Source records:
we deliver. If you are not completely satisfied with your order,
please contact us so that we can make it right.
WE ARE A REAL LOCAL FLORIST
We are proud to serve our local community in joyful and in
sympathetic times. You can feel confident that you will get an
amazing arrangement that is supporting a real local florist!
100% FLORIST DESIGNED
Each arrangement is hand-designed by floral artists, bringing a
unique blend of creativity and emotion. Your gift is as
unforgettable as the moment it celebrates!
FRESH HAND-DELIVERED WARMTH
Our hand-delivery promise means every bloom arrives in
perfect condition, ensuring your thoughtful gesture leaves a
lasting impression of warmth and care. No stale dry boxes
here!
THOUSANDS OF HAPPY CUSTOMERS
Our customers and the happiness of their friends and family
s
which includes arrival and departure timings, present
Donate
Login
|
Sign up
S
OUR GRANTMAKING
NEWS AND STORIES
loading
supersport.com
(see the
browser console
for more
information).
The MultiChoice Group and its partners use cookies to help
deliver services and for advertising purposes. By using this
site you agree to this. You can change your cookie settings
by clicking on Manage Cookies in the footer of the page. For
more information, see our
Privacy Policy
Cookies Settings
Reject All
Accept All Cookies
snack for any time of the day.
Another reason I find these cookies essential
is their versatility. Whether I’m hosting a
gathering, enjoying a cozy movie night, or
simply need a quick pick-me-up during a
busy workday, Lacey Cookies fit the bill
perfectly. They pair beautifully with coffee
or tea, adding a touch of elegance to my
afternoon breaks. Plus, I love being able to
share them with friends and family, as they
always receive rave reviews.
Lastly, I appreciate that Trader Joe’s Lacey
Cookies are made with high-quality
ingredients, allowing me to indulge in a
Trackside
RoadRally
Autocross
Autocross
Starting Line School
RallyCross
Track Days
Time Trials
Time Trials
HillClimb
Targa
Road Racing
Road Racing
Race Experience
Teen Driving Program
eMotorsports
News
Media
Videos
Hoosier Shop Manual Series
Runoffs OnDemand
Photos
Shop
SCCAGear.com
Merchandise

WORK ITEM => Could you retype the rows, starting with the first line and going on through the line containing "sympathetic times. You", without changing any words?

WRITTEN RESPONSE =>
we deliver. If you are not completely satisfied with your order,
please contact us so that we can make it right.
WE ARE A REAL LOCAL FLORIST
We are proud to serve our local community in joyful and in
sympathetic times. You can feel confident that you will get an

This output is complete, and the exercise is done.